First off, I am pretty new to this so my method/thinking may be wrong, I have imported a xlsx data set into a data frame using R and R studio. I want to be able to loop through the column names to get all of the variables with exactly "10" in them in order to run a simple linear regression. So here's my code:
indx <- grepl('_10_', colnames(data)) #list returns all of the true values in the data set
col10 <- names(data[indx]) #this gives me the names of the columns I want
Here is the for loop I have which returns an error:
temp <- c()
for(i in 1:length(col10)){
temp = col10[[i]]
lm.test <- lm(Total_Transactions ~ temp[[i]], data = data)
print(temp) #actually prints out the right column names
i + 1
}
Is it even possible to run a loop to place those variables in the linear regression model? The error I am getting is: "Error in model.frame.default(formula = Total_Transactions ~ temp[[i]], : variable lengths differ (found for 'temp[[i]]')". If anyone could point me in the right direction I would be very grateful. Thanks.
Ok, I'll post an answer. I will use the dataset mtcars
as an example. I believe it will work with your dataset.
First, I create a store, lm.test
, an object of class list
. In your code you are assigning the output of lm(.)
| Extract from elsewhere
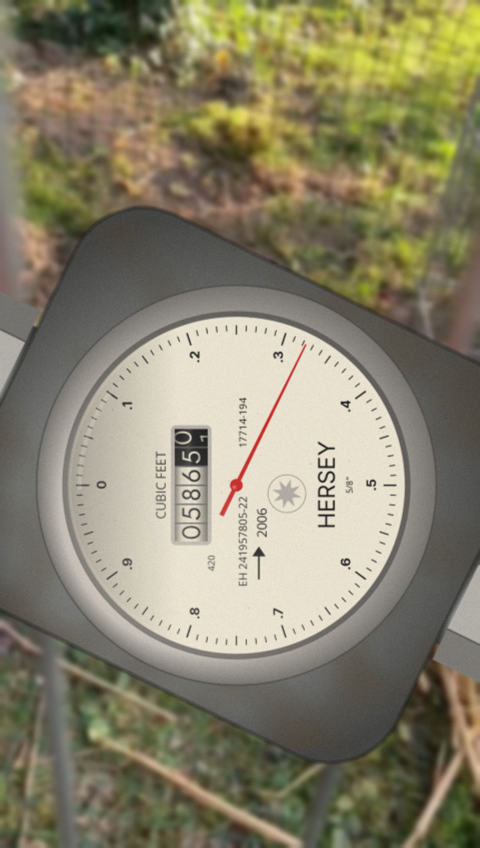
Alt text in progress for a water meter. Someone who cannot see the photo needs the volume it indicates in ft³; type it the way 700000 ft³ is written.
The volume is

every time through the loop and in the end you would only have the last one, all others would have been rewriten by the newer ones.
Then, inside the loop, I use function reformulate
to put together the regression formula. There are other ways of doing this but this one is simple.
# Use just some columns
data <- mtcars[, c("mpg", "cyl", "disp", "hp", "drat", "wt")]
col10 <- names(data)[-1]
lm.test <- vector("list", length(col10))
for(i in seq_along(col10)){
lm.test[[i]] <- lm(reformulate(col10[i], "mpg"), data = data)
}
lm.test
Now you can use the results list for all sorts of things. I suggest you start using lapply
and friends for that.
For instance, to extract the coefficients:
cfs <- lapply(lm.test, coef)
In order to get the summaries:
smry <- lapply(lm.test, summary)
It becomes very simple once you're familiar with *apply
functions.
You can create a temporary subset in which you select only the columns used in your regression. This way, you won't need to inject the temporary name in the formula.
Sticking up to your code, this should do the trick.
for(i in 1:length(col10)){
tempSubset <- data[,c("Total_Transactions", col10[i]]
lm.test <- lm(Total_Transactions ~ ., data = tempSubset)
i + 1
}